MS Emergency Drinking Water Network Act; create.
GA tenants gain a right-to-repair: hire licensed pros if landlords miss repairs within 14 days, offset rent up to 50%, and possibly terminate the lease after 60 days.
GA tenants gain a right-to-repair: hire licensed pros if landlords miss repairs within 14 days, offset rent up to 50%, and possibly terminate the lease after 60 days.
Note up front: the material provided appears to combine text from several different bills and jurisdictions under the label “HB 876.” The bill title you supplied (“MS Emergency Drinking Water Network Act; create”) does not appear in the body text. The body includes three distinct legislative drafts: (A) a Georgia landlord–tenant “right to repair” measure, (B) a Hawaii amendment expanding a healthcare preceptor tax credit, and (C) a minor Illinois technical amendment to the State Comptroller Act. Below I summarize each separately, and then note the procedural/metadata issues.
Purpose
- Strengthen tenants’ repair remedies by allowing tenants to hire licensed professionals to fix “material defects” that landlords fail to repair, permit rent offsets for reasonable repair costs, and permit lease termination in certain circumstances.
Key provisions
- Defines “material defect” (code, plumbing, HVAC, electrical, supplied fixtures/appliances).
- 14‑day repair rule: If landlord does not repair a material defect within 14 days of written notice, tenant may engage a preapproved licensed professional (named in the lease or previously identified by landlord) or any licensed professional if none preapproved.
- Rent offset: Tenant may reduce the next rental installment by repair cost (must provide receipts); reductions capped at 50% of any rental installment. If repair cost exceeds 50% of one installment, tenant may reduce subsequent installments (still no more than 50% each) until costs recovered.
- Termination: If landlord fails to repair within 60 days of written notice, tenant may terminate the lease after providing 30 days’ further written notice — but only if the tenant has not already started the repair under the 14‑day remedy.
- Shared facilities: Tenants must notify co‑tenants and arrange repair to minimize inconvenience.
- Anti‑retaliation: Landlord may not terminate, refuse renewal, or take adverse action because a tenant exercised these rights.

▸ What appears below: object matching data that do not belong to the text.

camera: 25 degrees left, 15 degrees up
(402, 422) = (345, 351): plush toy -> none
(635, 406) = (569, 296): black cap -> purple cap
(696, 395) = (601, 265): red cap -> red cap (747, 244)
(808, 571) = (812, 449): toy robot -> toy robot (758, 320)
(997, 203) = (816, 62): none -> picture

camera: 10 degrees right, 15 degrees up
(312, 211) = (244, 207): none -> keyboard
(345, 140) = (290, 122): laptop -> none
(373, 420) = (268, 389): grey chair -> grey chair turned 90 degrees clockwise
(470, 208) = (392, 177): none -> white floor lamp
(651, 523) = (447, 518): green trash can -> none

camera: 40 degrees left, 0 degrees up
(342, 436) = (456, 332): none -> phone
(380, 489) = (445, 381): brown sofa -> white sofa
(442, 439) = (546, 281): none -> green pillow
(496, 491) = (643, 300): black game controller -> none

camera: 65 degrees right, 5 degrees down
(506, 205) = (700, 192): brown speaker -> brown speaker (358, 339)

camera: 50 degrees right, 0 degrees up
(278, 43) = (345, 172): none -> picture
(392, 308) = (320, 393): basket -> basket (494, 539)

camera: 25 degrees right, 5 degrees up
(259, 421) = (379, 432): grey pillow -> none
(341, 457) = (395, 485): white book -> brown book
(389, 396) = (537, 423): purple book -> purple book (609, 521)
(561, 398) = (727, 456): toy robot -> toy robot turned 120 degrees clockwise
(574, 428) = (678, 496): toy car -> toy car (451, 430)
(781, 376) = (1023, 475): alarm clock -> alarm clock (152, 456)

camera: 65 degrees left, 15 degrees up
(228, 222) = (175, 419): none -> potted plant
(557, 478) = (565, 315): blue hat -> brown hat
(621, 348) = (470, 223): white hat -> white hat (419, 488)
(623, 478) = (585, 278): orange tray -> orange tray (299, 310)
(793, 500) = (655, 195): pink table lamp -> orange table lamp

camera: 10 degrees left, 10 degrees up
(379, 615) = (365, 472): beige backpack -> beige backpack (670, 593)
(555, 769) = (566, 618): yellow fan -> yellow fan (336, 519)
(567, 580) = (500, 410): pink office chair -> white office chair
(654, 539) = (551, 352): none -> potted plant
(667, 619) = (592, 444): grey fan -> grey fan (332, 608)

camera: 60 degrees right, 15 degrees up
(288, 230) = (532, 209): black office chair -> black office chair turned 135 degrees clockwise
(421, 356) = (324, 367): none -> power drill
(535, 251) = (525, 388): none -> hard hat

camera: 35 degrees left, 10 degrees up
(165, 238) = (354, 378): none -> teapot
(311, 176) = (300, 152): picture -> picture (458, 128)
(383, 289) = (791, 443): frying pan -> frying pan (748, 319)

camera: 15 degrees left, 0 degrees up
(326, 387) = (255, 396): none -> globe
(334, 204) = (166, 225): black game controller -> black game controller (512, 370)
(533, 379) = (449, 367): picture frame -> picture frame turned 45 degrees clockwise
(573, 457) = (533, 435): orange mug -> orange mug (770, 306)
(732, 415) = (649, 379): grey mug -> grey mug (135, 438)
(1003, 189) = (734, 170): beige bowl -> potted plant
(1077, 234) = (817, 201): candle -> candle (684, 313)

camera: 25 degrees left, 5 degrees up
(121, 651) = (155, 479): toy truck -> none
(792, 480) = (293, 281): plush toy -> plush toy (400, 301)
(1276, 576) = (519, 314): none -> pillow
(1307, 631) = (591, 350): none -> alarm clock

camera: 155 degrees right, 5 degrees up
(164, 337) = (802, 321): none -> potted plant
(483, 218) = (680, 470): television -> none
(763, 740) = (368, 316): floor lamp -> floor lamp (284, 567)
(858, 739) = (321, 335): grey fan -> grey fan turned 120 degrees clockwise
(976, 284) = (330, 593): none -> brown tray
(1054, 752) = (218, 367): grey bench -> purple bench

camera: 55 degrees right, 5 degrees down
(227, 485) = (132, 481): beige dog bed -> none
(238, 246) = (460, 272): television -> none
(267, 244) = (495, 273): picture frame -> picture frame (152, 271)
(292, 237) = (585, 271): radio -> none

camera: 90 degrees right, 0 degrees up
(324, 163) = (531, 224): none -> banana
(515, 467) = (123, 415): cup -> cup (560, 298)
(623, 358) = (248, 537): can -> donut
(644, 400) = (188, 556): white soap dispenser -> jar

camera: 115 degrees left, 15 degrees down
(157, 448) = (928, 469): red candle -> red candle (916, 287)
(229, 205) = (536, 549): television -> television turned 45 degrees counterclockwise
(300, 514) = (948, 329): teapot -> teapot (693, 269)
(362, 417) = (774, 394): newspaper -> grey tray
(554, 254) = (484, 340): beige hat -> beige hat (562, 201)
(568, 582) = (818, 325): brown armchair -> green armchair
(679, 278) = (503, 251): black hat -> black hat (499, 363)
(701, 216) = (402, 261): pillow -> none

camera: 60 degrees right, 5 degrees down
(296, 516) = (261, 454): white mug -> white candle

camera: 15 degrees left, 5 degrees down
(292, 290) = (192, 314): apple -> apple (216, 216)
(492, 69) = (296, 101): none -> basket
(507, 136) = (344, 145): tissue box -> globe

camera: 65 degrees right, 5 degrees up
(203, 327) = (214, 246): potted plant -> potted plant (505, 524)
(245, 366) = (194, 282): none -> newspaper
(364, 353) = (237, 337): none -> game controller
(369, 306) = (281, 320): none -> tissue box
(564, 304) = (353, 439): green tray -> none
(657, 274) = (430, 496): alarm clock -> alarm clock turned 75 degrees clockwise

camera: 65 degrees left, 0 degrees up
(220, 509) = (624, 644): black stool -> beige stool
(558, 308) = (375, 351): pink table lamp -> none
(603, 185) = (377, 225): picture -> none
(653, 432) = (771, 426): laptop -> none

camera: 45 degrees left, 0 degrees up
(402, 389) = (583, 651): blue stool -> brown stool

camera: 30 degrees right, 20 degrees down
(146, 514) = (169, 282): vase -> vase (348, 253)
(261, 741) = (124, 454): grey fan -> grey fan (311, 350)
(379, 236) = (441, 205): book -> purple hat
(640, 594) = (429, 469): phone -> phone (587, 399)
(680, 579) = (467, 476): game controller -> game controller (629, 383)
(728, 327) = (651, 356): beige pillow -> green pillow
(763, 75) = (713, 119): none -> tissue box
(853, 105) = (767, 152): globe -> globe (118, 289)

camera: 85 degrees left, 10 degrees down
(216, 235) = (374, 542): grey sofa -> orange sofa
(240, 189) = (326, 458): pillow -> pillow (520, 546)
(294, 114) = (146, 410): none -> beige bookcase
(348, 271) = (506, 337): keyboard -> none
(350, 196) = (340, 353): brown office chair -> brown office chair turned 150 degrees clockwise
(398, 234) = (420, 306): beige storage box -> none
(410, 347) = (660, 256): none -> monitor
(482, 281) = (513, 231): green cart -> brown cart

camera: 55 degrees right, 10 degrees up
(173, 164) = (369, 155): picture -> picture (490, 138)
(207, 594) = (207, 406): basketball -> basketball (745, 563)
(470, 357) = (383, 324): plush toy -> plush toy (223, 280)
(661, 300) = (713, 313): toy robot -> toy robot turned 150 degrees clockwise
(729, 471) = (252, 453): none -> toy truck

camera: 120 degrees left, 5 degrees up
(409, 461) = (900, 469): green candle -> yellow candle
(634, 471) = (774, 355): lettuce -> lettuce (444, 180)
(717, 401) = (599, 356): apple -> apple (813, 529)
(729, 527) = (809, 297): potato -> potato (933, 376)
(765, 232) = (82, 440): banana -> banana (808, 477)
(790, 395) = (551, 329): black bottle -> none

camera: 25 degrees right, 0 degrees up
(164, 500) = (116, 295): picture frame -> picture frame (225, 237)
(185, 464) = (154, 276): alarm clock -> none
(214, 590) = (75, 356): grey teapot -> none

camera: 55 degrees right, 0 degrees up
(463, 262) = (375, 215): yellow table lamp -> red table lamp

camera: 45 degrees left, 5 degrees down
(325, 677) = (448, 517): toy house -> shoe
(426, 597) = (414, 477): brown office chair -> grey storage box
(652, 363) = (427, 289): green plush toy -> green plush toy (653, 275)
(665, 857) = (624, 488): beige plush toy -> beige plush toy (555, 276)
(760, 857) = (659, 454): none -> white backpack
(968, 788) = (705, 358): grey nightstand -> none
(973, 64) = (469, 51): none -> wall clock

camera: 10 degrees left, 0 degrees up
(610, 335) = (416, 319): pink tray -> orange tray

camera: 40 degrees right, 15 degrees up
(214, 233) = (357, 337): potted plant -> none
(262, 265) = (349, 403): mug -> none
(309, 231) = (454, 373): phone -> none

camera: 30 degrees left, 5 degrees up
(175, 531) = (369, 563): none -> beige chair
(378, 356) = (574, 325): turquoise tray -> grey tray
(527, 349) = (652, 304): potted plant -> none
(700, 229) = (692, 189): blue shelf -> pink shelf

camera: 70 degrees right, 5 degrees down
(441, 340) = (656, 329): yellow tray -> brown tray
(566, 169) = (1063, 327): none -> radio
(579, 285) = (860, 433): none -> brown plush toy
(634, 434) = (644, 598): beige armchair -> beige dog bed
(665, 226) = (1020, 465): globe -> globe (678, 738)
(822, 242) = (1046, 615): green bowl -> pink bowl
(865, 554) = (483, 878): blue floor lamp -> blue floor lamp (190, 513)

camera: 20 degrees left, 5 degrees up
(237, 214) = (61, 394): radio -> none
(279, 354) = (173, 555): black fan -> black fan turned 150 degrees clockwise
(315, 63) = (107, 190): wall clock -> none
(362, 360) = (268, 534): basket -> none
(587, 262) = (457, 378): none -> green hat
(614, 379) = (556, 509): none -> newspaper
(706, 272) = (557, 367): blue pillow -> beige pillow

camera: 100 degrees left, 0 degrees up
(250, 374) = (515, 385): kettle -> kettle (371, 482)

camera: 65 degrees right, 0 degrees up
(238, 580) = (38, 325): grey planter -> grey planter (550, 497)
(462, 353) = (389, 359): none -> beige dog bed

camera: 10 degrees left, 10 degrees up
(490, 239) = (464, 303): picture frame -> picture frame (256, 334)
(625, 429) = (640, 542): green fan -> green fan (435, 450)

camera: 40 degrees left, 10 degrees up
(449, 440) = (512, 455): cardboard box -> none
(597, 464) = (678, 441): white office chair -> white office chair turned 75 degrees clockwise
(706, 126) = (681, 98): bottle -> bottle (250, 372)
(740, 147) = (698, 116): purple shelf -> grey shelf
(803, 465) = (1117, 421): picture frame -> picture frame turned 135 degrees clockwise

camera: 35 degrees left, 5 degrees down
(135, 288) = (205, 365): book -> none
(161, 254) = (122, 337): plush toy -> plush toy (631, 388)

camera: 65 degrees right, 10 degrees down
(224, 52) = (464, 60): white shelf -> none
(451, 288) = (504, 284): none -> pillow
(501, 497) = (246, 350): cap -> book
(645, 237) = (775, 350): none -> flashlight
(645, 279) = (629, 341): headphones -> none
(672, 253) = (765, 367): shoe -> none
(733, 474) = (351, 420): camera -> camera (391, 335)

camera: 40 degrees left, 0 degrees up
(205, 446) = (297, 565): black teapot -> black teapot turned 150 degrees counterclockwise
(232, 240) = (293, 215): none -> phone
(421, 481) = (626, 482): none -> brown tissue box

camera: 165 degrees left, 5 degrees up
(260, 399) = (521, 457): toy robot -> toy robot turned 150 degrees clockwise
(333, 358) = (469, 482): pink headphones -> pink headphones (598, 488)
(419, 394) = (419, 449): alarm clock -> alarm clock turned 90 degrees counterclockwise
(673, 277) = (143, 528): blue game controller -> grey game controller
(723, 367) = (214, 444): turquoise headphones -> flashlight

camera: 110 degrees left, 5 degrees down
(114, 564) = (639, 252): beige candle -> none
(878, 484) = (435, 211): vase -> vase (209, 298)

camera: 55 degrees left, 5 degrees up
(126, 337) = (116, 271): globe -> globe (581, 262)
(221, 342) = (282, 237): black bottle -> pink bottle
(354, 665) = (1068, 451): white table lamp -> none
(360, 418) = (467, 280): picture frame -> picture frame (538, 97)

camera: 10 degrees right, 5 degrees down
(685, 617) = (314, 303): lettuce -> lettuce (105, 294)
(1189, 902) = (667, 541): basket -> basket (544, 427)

Aggrieved tenants can sue and seek remedies as in Code §8‑3‑217.
- Applicability: Applies to residential rental/lease agreements entered into on or after July 1, 2025, and renewals/modifications/extensions entered on/after that date.
Who is affected
- Residential tenants and landlords in Georgia (new/renewed leases from July 1, 2025).
- Licensed contractors/preapproved professionals who perform repairs.
Potential impacts
- Increases tenant protections and leverage to secure timely repairs.
- Adds compliance and potential liability/risk of rent offsets for landlords.
- Could lead to greater tenant‑landlord litigation over “reasonable cost,” proof, and timing.
Purpose
- Broaden the existing preceptor tax credit to include more health professions and allied behavioral health professions, to increase available preceptors and clinical training slots in the state.
Key provisions
- Expands definitions in Section 235‑110.25(g) to include additional “eligible professional degrees” and “eligible students”: psychology, physician assistants, marriage and family therapists, mental health counselors, clinical social workers, rehabilitation counselors, and school counselors (in addition to physicians, APNs, pharmacists, etc.).
- Expands the list of qualifying “preceptors” to include the above professions and clarifies residency/practice requirements in Hawaii and that specialties must support development of eligible students in primary care.
- Clarifies which accrediting bodies count as “nationally accredited” for various professions (some accreditation references truncated in the supplied text).
Who is affected
- Health‑professions students, preceptors, and educational programs in Hawaii.
- State fiscal exposure depending on tax credit utilization.
Potential impacts
- May increase volunteer preceptor participation and clinical training capacity.
- Could modestly reduce state tax revenue (depending on program uptake) but aim is workforce development.
Purpose
- Correct a typographical/technical issue in the short‑title section of the State Comptroller Act (removes duplicated word “and and”).
Key provisions
- Amends Section 1 to set the short title to “State Comptroller Act.” No substantive policy change.
Who is affected
- No substantive effect on policy — purely technical.
If you want, I can:
- Produce a focused summary for only the Georgia right‑to‑repair draft or only the Hawaii preceptor amendment; or
- Track down the correct HB 876 for the Mississippi Emergency Drinking Water Network Act (if that’s the target) and summarize it. Which would you prefer?
Compiled from official sources — confirm details with the bill’s official record.